## ACTIVITY
Render the lines from the one containing "are the ArmyOfOneTV an independent metal musi" through the one containing "Lenny from Endseeker)", both included, as a Markdown table with the columns Index and Line. Number each row and leave out blank lines.

## INFORMATION SUPPLIED
== Segment start ==
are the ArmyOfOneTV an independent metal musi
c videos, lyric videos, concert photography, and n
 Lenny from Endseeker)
== Segment end ==
== Segment start ==
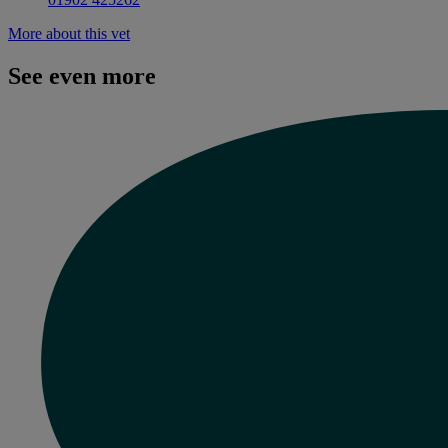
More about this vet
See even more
== Segment end ==
## REPLY
| Index | Line |
|---|---|
| 1 | are the ArmyOfOneTV an independent metal musi |
| 2 | c videos, lyric videos, concert photography, and n |
| 3 |  Lenny from Endseeker) |